Between was named Between because the music they made was sitting between the chairs back then and was reaching far beyond genre borders or the traditional segregation of E- and U-Musik (E for “ernst” / serious, U für “unterhaltende” / entertaining). This difference may be still alive in some highbrow dinosaur’s brain and was (sometimes still is) made to separate the so called popular (i.e. proletarian) from the bourgeois culture. Alas, today’s situation is more comfortable (and difficult to a certain extend). But, this is a review for a record not a sociology seminar talking Bourdieu’s “Distinction: A Social Critique of the Judgement of Taste” or something like that. (But, well, while I’m at it: go read it, it’s worth it!)
So, Between was Peter Michael Hamel’s brainchild who is a German composer and music theorist (whose records are all great!). Born out of friendship with a few international friends who had a background either in classical or pop music (to stress that distinction again). “And The Waters Opened” was their second record, released in 1973 and it’s heavily influenced by the music of Carl Orff. (Listen to Robert Eliscu’s oboe – which can also be heard on a lot of Popol Vuh records –and if you’re familiar with some of Orff’s music you’ll be reminded instantly). Another reference to how Between sounds may be found in Bobby Beausoleil’s Orkustra which also can be seen as sort of a synthesis between a symphonic orchestra and a psychedelic band.
But even though Between is about overcoming musical (and also social borders) the music is far from freak-out jams. Between is not about provoking utter chaos – Between is about reaching out for a universal harmony in the act of making music. It is – to a certain extend – a sonic utopia.
There are parts of the music that are improvised but most of it was written down before and is executed with modest but nonetheless masterful musicianship.

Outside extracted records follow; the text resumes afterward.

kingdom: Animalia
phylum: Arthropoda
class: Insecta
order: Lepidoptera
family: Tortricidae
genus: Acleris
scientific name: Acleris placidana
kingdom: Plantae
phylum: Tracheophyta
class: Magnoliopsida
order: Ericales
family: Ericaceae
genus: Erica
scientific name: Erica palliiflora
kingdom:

The compositions take cues from the aforementioned Carl Orff, but also from Indian Classical Music, from the Spiritual Jazz and some of the Minimal Music that was around at that time and of course there’s a good portion of Psychedelia thrown in. Every second recorded sounds organic and you can bet that a lot of thought was put into it. And it is in fact a certain compositional rigour that prevents the music from becoming world-music-kitsch or pointless fusion-music: The music you hear is not just about the intended harmony – the music IS the realization of that harmony.

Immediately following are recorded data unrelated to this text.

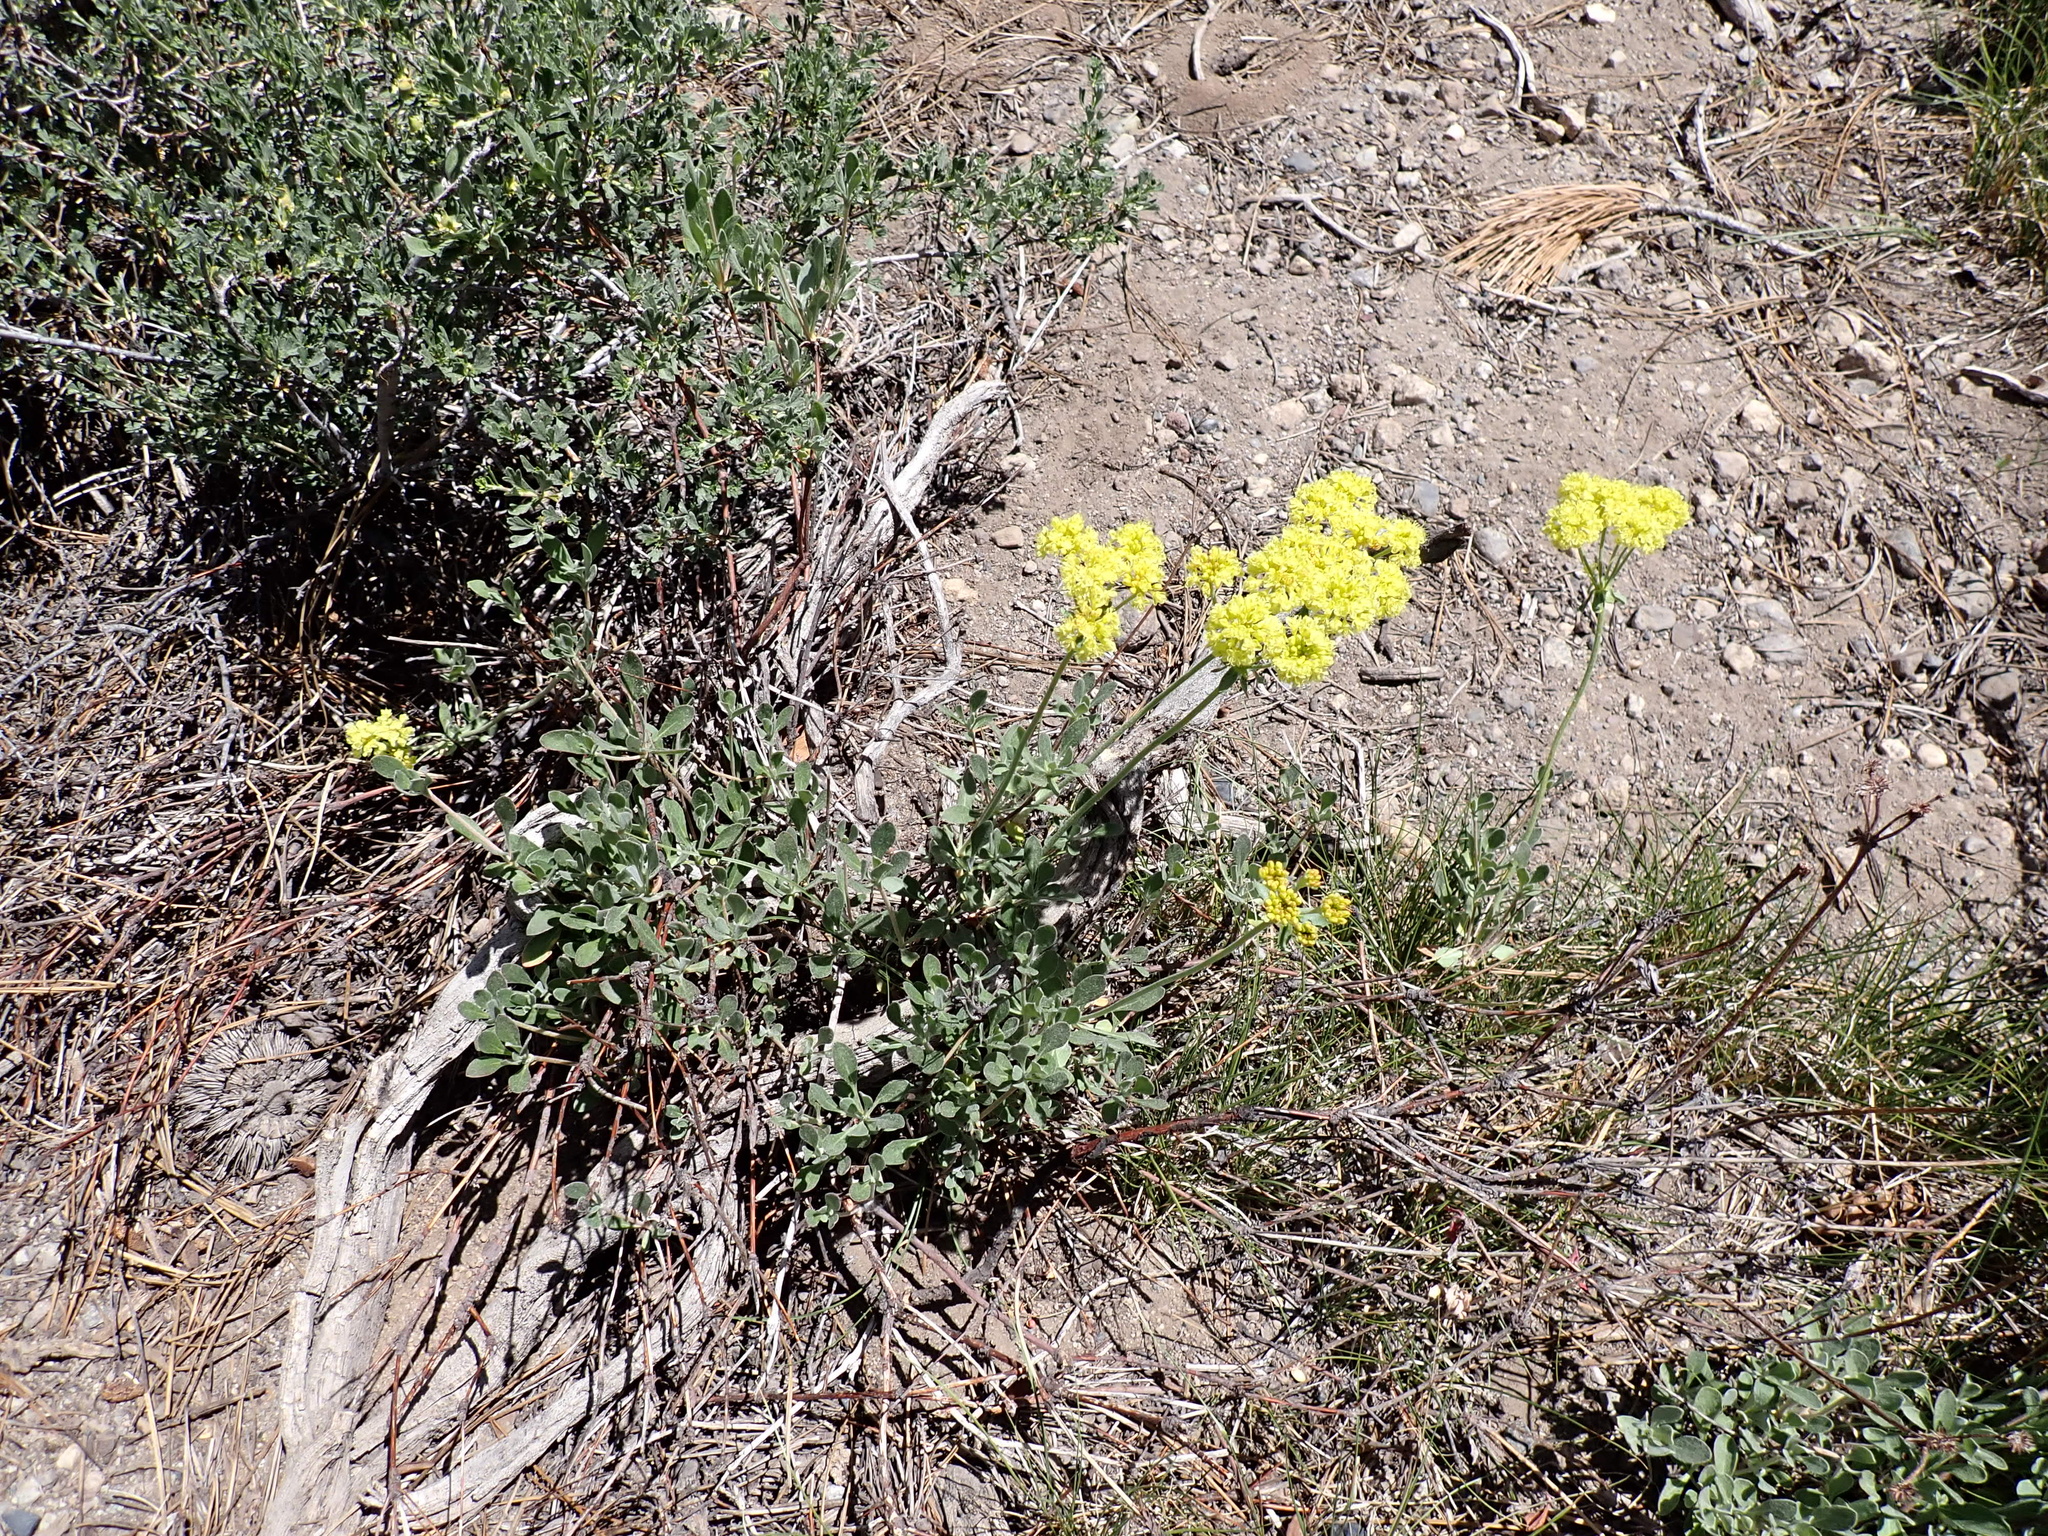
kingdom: Plantae
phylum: Tracheophyta
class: Magnoliopsida
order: Caryophyllales
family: Polygonaceae
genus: Eriogonum
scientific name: Eriogonum umbellatum
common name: Sulfur-buckwheat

So, you don’t trust me, you think I’m exaggerating here? No problem, get some Between and trust your ears! Be it the wonderful title track or the following “Uroboros” or be it one of the other compositions: this is joyful and refreshing music. The instrumentation’s colourful and the general vibe is uplifting and –well, yeah – it’s just great to have some music around that is full of positive energy without being besmirched with esoteric blurb. It makes you feel good without having to leave your mind at home! A great achievement, if you ask me.